PASSAGE PROVIDED START
A New Biophysical Metric for Interrogating the Information Content in Human Genome Sequence Variation: Proof of Concept

TL;DR

This paper introduces the normalized information content (NIC), a new biophysical metric based on SNP haploblock variation, to better understand the functional significance of human genome variation and its role in host adaptation.

Contribution

The study develops and demonstrates NIC, a novel metric that links SNP haploblock variation to molecular pathways and regulatory elements in the human genome.

Findings

Low NIC haploblocks contain transcription factor binding sites and microRNA motifs.

NIC correlates with biochemical patterns in SNP variation.

NIC may help decode functional significance of genome variation.
PASSAGE PROVIDED END
GIVEN RECORDS START
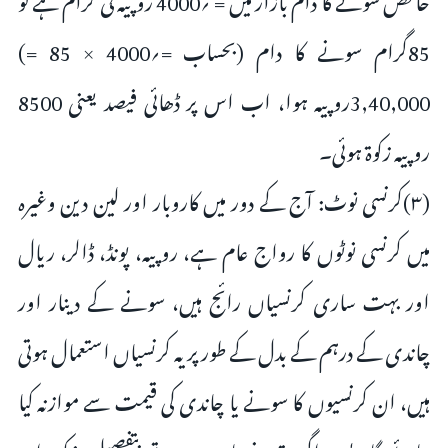
85گرام سونے کا دام (بحساب =؍4000 × 85 =)
3,40,000روپیہ ہوا، اب اس پر ڈھائی فیصد یعنی 8500
روپیہ زکوۃ ہوئی۔
(۳)کرنسی نوٹ: آج کے دور میں کاروبار اور لین دین وغیرہ
میں کرنسی نوٹوں کا رواج عام ہے، روپیہ، پونڈ، ڈالر، ریال
اور بہت ساری کرنسیاں رائج ہیں، سونے کے دینار اور
چاندی کے درہم کے بدل کے طور پر یہ کرنسیاں استعمال ہوتی
ہیں، ان کرنسیوں کا سونے یا چاندی کی قیمت سے موازنہ کیا
جائے گا، پس اگر بقدر نصاب ہوں تو بتفصیل مذکور ان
GIVEN RECORDS END
TASK REQUIREMENTS:
**A)** List the findings given in the summary of the NIC paper.
**B)** According to the summary of the NIC paper, what kind of variation is the NIC metric based on?
**C)** Carry on writing the summary of the NIC paper from the point where it stops.

ANSWERS PROVIDED:
**A)**
- Low NIC haploblocks contain transcription factor binding sites and microRNA motifs.
- NIC correlates with biochemical patterns in SNP variation.
- NIC may help decode functional significance of genome variation.

**B)** SNP haploblock variation.

**C)**
Abstract

Various studies have shown an association between single nucleotide polymorphisms (SNPs) and common disease. We hypothesize that information encoded in the structure of SNP haploblock variation illumines molecular pathways and cellular mechanisms involved in the regulation of host adaptation to the environment. We developed and utilized the normalized information content (NIC), a novel metric based on SNP haploblock variation. We found that all SNP haploblocks with statistically low information content contained putative transcription factor binding sites and microRNA motifs. We were able to translate a biophysical, mathematical measure of common variants into a deeper understanding of the life sciences through analysis of biochemical patterns associated with SNP haploblock variation. We submit that this new metric, NIC, may be useful in decoding the functional significance of common variation in the human genome and in analyzing the regulation of molecular pathways involved in host adaptation to environmental pathogens.